It also looked at the impact of the likely change to market share across the beverage industry following the introduction of the tax would be.

The tax is scheduled to be introduced in April 2018 in the UK but has met with a fierce backlash from the drinks industry.

The soft drinks industry argues that the introduction of a tax is unfair and that the industry is being unfairly singled out and that, furthermore, there is no evidence that a tax would reduce obesity levels.

The study found that if beverage companies respond to the tax by cutting sugar from its drinks, then obesity levels, type 2 diabetes and tooth decay would reduce, most noticeably in the under-18s, which tend to drink the most sugary drinks.

The study predicts that if beverage companies cut sugar content in the drinks that contain the most sugar by 30 percent and mid-sugar drinks by 15 percent, this could lead to 144,000 fewer individuals with obesity, 19,000 less cases of type 2 diabetes and 270,000 fewer cases of decaying teeth.

The study also suggests that if the tax is passed on to consumers, leading to a 20 percent hike in the prices of mid and high-sugar drinks, then it would result in 82,000 fewer cases of adults and children with obesity, 11,000 less cases of diabetes a year, and 149,000 less cases of decaying teeth. 

It found that the demographics most likely to benefit from reduced obesity levels from a price hike would be those under the age of 18 while those older than 65 would likely see the biggest overall falls in diabetes incidences.

The study concludes that “health gains could be maximised by substantial product reformation” but added that additional health benefits would be possible if prices are hiked or as a result of low-sugar products taking a bigger market share.

Professor Susan Jebb, co-author of the study, from the University of Oxford, said the tax on soft drinks alone would not remedy the obesity problem.

She said: “We need to consider how to take effective action to reduce other sources of sugar in children's diets, notably confectionery, which has so far been relatively overlooked.”

Gavin Partington, director general of The British Soft Drinks Association, said: “The problem with this modelling is that it is based on the flawed concept that obesity can simply be attributed to calorie or sugar intake per se and consumption of one product in particular, rather than overall lifestyle and diet.”

The BSDA points to the voluntary inroads being made by the industry to reduce sugar levels.

Partington added: “It seems odd to punish progress with a tax which risks jobs losses and higher prices for consumers when our efforts are clearly having an impact. Surely a review of this policy must now be undertaken.”

The sugar tax is proposed to be introduced under two bands-one for total sugar content above 5g per 100 milliliters and a second, higher band for the most sugary drinks with more than 8g per 100 milliliters. 

The Office for Budget Responsibility suggests they will be levied at 18p and 24p per liter.

Coca-Cola, Pepsi and Lucozade Energy are those that are likely to fall under the higher rate of tax.

-*-*-

## Exercise a
Copy out the stored data entries word for word, from the line containing "resolves itself with a quick refresh." through the line containing "the med spa uses". Leave out the pictures.

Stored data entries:
-*-*-

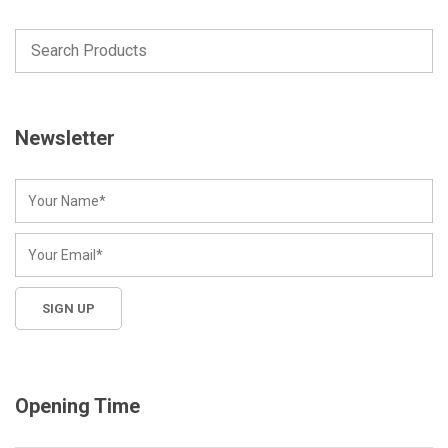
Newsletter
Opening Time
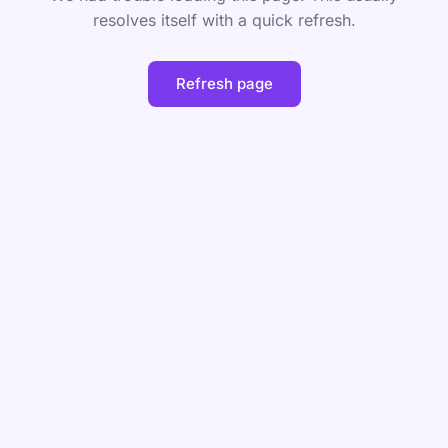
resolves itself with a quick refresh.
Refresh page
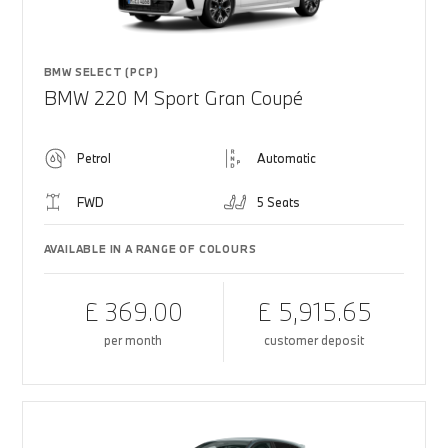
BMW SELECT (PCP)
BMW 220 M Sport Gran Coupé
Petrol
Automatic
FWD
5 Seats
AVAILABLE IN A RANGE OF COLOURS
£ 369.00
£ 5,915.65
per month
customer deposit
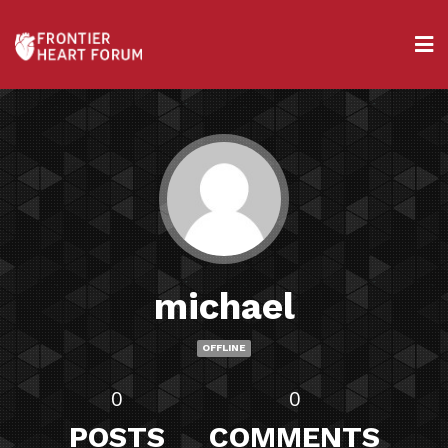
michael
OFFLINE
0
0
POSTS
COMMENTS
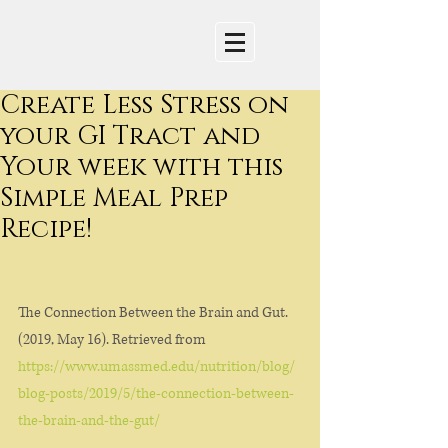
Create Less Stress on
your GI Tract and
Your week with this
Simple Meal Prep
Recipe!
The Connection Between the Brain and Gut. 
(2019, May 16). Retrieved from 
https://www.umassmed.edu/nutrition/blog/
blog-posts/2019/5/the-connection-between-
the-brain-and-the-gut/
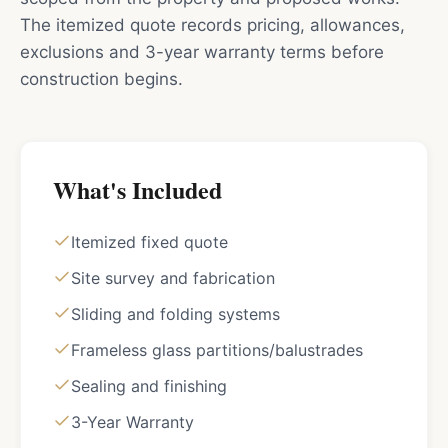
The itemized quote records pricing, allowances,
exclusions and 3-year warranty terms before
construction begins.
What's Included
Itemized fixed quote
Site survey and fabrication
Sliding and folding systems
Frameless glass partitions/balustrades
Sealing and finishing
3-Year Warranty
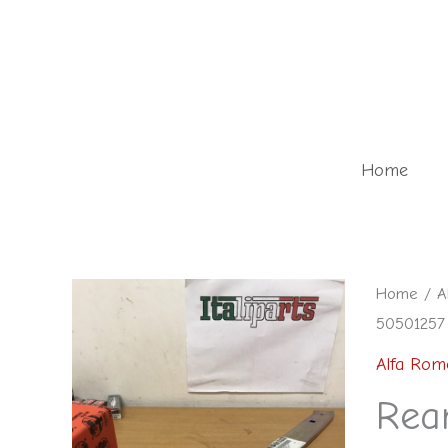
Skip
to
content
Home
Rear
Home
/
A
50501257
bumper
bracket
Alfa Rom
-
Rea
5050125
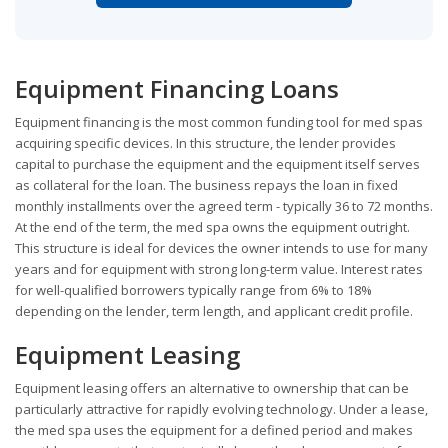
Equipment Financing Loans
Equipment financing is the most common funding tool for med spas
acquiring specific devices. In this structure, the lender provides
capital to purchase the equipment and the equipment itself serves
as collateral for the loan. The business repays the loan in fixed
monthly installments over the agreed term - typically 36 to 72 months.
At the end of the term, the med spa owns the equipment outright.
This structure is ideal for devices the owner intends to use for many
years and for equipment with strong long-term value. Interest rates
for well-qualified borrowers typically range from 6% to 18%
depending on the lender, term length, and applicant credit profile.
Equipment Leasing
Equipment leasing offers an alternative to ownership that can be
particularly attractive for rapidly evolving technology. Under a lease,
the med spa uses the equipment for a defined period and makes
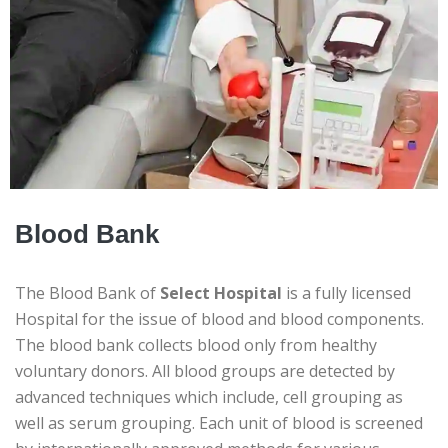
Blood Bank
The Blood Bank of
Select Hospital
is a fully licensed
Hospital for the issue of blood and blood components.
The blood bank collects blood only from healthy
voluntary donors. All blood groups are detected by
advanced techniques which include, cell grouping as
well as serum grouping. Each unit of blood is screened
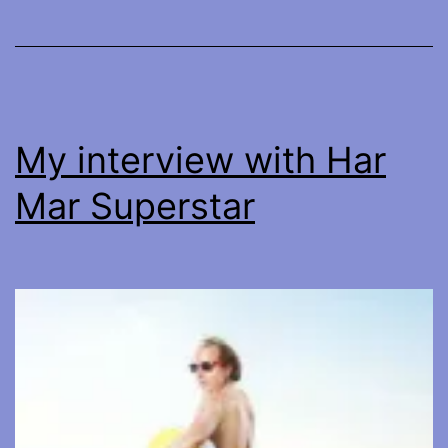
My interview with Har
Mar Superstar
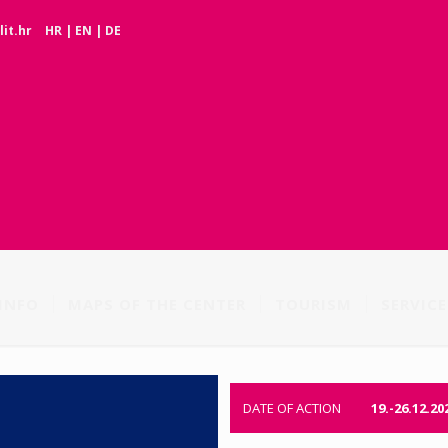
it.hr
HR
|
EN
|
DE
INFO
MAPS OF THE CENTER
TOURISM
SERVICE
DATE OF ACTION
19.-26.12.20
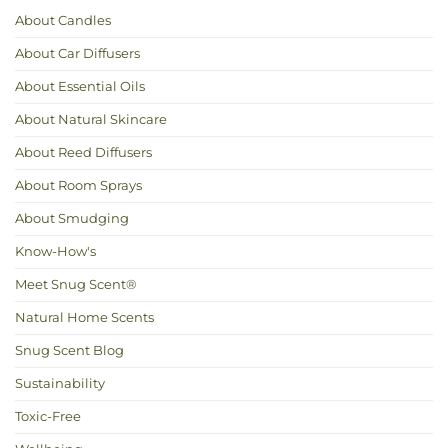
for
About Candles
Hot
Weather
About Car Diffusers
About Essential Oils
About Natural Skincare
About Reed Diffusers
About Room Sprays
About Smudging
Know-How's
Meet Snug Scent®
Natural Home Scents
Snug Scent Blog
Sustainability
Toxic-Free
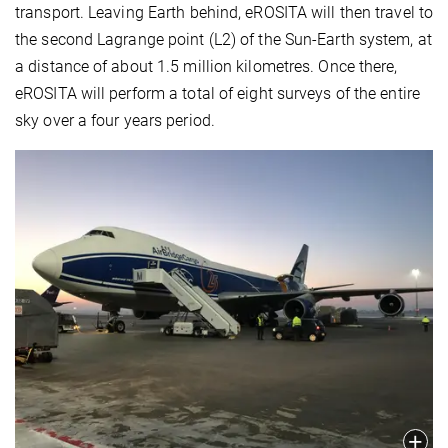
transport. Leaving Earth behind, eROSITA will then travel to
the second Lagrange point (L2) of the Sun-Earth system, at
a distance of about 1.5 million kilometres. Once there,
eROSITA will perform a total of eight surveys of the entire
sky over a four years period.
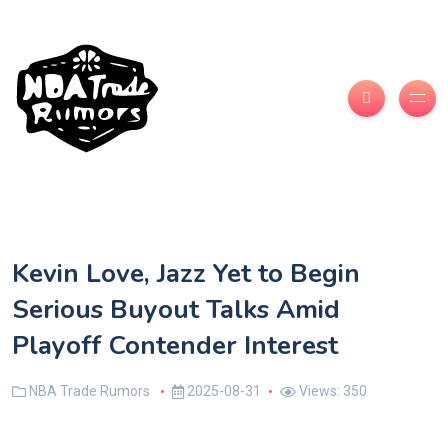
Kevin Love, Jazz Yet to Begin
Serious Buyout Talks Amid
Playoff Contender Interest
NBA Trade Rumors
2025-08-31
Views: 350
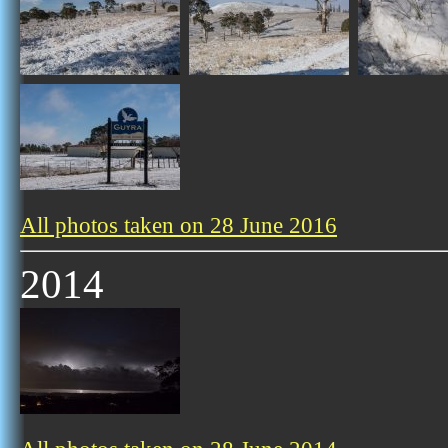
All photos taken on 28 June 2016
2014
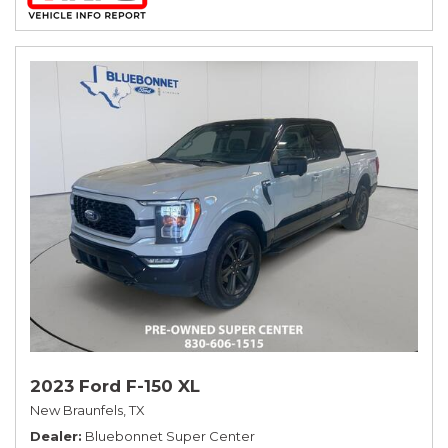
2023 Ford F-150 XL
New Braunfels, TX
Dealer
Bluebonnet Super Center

-*-*-

## Exercise b
In the sugar tax article, what per-liter rates does the Office for Budget Responsibility suggest for the two bands?

## Answer box a
resolves itself with a quick refresh.
Refresh page
BMW SELECT (PCP)
BMW 220 M Sport Gran Coupé
Petrol
Automatic
FWD
5 Seats
AVAILABLE IN A RANGE OF COLOURS
£ 369.00
£ 5,915.65
per month
customer deposit
michael
OFFLINE
0
0
POSTS
COMMENTS
Create Less Stress on
your GI Tract and
Your week with this
Simple Meal Prep
Recipe!
The Connection Between the Brain and Gut. 
(2019, May 16). Retrieved from 
https://www.umassmed.edu/nutrition/blog/
blog-posts/2019/5/the-connection-between-
the-brain-and-the-gut/
The itemized quote records pricing, allowances,
exclusions and 3-year warranty terms before
construction begins.
What's Included
Itemized fixed quote
Site survey and fabrication
Sliding and folding systems
Frameless glass partitions/balustrades
Sealing and finishing
3-Year Warranty
Skip
to
content
Home
Rear
Home
/
A
50501257
bumper
bracket
Alfa Rom
-
Rea
5050125
Equipment Financing Loans
Equipment financing is the most common funding tool for med spas
acquiring specific devices. In this structure, the lender provides
capital to purchase the equipment and the equipment itself serves
as collateral for the loan. The business repays the loan in fixed
monthly installments over the agreed term - typically 36 to 72 months.
At the end of the term, the med spa owns the equipment outright.
This structure is ideal for devices the owner intends to use for many
years and for equipment with strong long-term value. Interest rates
for well-qualified borrowers typically range from 6% to 18%
depending on the lender, term length, and applicant credit profile.
Equipment Leasing
Equipment leasing offers an alternative to ownership that can be
particularly attractive for rapidly evolving technology. Under a lease,
the med spa uses the equipment for a defined period and makes

## Answer box b
18p and 24p per liter.